The 2013 back-to-school season is lackluster at best for retailers. Based on my work with Millennials and my agency's research, here are eight reasons why the season is such a disaster.
1. There is no new trend. Last year, it was all about tablets, convertible notebooks, and all things tech, but there is nothing new or exciting this season. Millennials and their moms are totally bored, and recent stock plummets by major teen players like American Eagle Outfitters, Abercrombie & Fitch, and Aeropostale indicate that retail stores are not the place to be this season.
2. Millennials are having a better time online. In a recent Buzz Marketing Group study with tweens, we found that Amazon and Ebay ranked as their #1 and #2 favorite retailers. What does it say when these younger Millennials prefer to buy used goods rather than shop at their local A&F?
3. There is no true value proposition. Millennials are looking for inspiration, not just another product. That is precisely why brands like Warby Parker and TOMS are winning out over the once-popular brands, such as American Eagle Outfitters and Keds. While the former offers a promise and an experience (in addition, of course, to quality), the latter just provides more closet-stuffers.
4. There is no real reason to buy anything during this "season." Sure, there might be a couple of nice new outfits or pretty gadgets out there - but Millennials are used to getting what they want when they want it. They don't just stay put until the back-to-school "season" starts. As always, Generation Y curates its own personal brand at its own pace, so do not expect these individuals to just wait around for retailers to announce a big call to action to purchase.
5. Millennials are Global Mobiles, and Americana is just not resonating. Sorry to break it to you, but jeans and polo shirts are just not hot anymore. Mix it up, for goodness sakes! J. Crew shot a recent catalog in Africa for that specific reason. The brand showed us that it could take a fresh take on the season. With a catalog launch on Pinterest (which was the first of its kind) and a well-curated product line up that not only includes their traditional jeans and flats but also features Nars lip pencils and vintage Nikes, J. Crew is at least attempting to understand its audience.

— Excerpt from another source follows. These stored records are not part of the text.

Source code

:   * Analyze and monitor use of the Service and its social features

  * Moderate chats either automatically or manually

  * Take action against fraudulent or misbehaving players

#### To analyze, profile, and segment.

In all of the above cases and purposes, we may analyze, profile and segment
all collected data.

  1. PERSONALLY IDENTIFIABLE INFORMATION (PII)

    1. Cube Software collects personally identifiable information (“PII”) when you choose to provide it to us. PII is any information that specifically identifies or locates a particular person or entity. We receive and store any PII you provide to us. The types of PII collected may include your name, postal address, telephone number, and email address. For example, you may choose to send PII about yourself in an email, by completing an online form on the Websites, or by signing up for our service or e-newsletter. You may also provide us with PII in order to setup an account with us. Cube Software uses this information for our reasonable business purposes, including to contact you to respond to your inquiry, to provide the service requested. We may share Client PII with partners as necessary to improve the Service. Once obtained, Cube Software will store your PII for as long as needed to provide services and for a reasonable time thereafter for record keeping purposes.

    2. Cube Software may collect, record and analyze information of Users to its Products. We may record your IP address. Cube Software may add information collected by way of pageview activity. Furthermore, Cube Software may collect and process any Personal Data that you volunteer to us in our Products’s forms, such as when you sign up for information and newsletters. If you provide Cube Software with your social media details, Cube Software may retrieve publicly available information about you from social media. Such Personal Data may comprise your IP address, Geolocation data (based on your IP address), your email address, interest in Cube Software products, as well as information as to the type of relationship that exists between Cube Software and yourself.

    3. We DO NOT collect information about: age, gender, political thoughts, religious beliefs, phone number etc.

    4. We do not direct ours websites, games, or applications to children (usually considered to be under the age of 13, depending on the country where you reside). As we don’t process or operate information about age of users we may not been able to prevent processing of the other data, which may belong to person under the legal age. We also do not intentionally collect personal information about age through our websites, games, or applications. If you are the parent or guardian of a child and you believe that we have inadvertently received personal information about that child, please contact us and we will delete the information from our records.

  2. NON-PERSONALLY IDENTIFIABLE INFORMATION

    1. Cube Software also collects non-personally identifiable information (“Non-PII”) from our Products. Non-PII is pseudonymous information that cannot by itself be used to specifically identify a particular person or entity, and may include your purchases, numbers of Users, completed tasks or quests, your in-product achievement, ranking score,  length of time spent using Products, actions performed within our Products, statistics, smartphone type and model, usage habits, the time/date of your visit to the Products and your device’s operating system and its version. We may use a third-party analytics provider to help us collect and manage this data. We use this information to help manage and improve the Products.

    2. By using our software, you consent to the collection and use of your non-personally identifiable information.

6. There are no interesting digital integrations. Our studies -- as well as every other study done on the matter -- show that Millennials spend a huge chunk of their time online... so brands should have utilized online platforms to reach out to this key demographic. Instead, we are presented with huge September issues that are even thicker than in seasons past. Why? It makes no sense. This should have been the season of the most complex Pinterest integrations ever. Period.
7. Today's economy has created a generation that is wiser about its spending habits. Due to the current state of the economy and job market, Millennials are not exactly rolling in dough. Although this generation is incredibly smart and skillful, is still difficult for them to find jobs and develop careers especially when they are competing with older workers. As a result, Generation Y is willing to spend and purchase, but only on the items and experiences that they deem to be completely worth it - and retailers have simply failed to provide these Millennials with what they are looking for.
8. For a generation wired for conscious consumption, there were too few social partnerships. With brands such as FEED and Warby Parker, Millennials know where exactly their money is going. These companies are intent on giving back rather than simply raking in profits -- so Generation Y can give and get at the same time. Moreover, such companies are incredibly upfront about their plans and the impact of their donations and actions, thus gaining the trust and loyalty of this socially conscious generation. The problem is that only a few companies display such generosity and transparency, and no one else has realized this goldmine of opportunity.